### [Prompt 1]
In the Young v. State opinion, on what ground does Young argue that he cannot be convicted of both simple battery and violation of the injunction? Answer in one sentence.
### [Prompt 2]
Summarize the Young v. State opinion in two sentences.
### [Prompt 3]
Continue the Young v. State opinion from its final sentence.

### [Exercise text]
---*---

Young v. State, 5D01-1634.
Decision Date | 11 October 2002 |
Docket Number | No. 5D01-1634.,5D01-1634. |
Citation | 827 So.2d 1075 |
Parties | William Edward YOUNG, Appellant, v. STATE of Florida, Appellee. |
Court | Florida District Court of Appeals |
James B. Gibson, Public Defender, and Kevin R. Holtz, Assistant Public Defender, Daytona Beach, for Appellant.
Robert A. Butterworth, Attorney General, Tallahassee, and Robin A. Compton, Assistant Attorney General, Daytona Beach, for Appellee.
William Edward Young ("Young") appeals his convictions for simple battery and for violation of an injunction by repeat violence. Young contends that the proscription against double jeopardy bars the dual convictions, and the trial court erred in denying his motion for a mistrial. We agree that the convictions for simple battery and violation of an injunction enjoining battery are barred. However, we find no error in the denial of Young's motion for a mistrial.

---*---

### [Data provided]
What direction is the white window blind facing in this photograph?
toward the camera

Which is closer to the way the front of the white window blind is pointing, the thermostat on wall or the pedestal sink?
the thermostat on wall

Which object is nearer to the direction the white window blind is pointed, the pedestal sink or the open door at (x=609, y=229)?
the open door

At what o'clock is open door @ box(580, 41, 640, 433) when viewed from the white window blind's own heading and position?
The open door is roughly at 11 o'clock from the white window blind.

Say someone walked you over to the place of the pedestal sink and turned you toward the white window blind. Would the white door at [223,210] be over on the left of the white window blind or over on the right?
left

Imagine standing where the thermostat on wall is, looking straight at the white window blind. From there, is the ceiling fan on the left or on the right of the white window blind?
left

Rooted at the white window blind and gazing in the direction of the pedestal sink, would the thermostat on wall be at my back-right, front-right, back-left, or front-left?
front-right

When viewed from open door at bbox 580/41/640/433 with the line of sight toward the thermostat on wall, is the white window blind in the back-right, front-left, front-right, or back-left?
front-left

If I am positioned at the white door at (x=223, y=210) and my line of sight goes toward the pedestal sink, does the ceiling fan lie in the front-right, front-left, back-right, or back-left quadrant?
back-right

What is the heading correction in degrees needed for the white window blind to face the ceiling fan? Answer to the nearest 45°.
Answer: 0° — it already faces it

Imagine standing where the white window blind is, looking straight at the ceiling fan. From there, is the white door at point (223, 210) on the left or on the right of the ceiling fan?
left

---*---

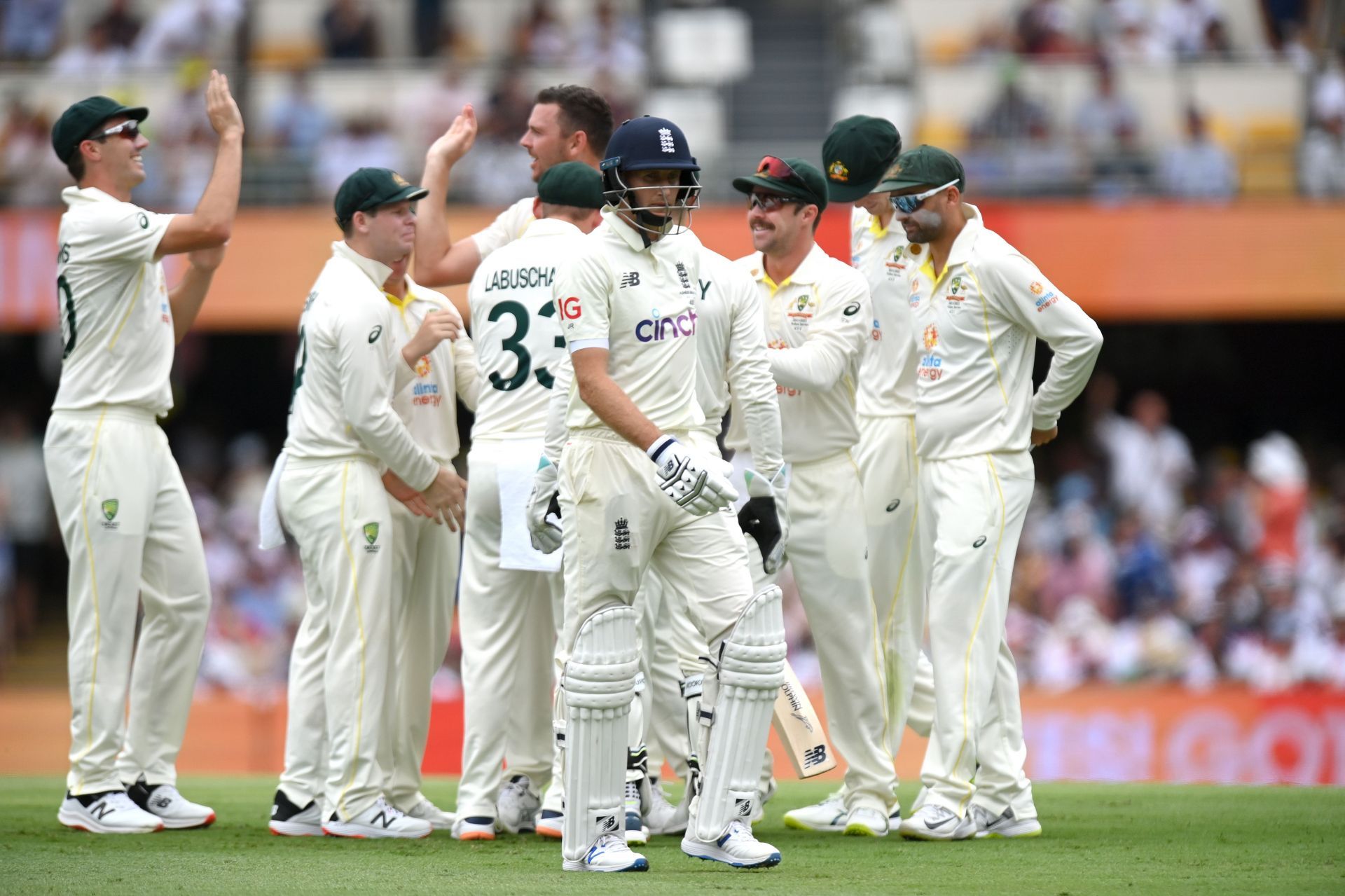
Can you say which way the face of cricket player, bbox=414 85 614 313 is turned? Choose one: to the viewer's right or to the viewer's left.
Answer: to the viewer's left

---*---

### [Written answer 1]
Young argues that the proscription against double jeopardy bars the dual convictions.

### [Written answer 2]
William Edward Young appeals his convictions for simple battery and for violation of an injunction by repeat violence, arguing that double jeopardy bars the dual convictions and that the trial court wrongly denied his motion for a mistrial. The Florida District Court of Appeals agrees that the two convictions are barred but finds no error in the denial of the mistrial motion.

### [Written answer 3]
Young argues that his convictions for violating the injunction against repeat violence1 and simple battery2 constitute a violation of double jeopardy principles. Double jeopardy rights are fundamental and can be raised at any time. See Holliday v. State, 781 So.2d 496 (Fla. 5th DCA 2001). The prevailing standard for determining the constitutionality of multiple convictions for offenses arising from the same criminal transaction is whether the legislature intended to authorize separate punishments for the two crimes. Gordon v. State, 780 So.2d 17, 19 (Fla. 2001). Absent a clear statement of legislative intent to authorize separate punishments for two crimes, courts employ the Blockburger3 test, codified in section 775.021, Florida Statutes (2000), to determine whether separate offenses exist. Id. at 19-20.
Section 775.021(4) provides:
Thus, the Blockburger test, or the "same-elements" test, inquires whether each offense has an element that the other does not. Id. at 20. If so, then they are considered separate offenses, and the defendant may be convicted and punished for each offense. Id.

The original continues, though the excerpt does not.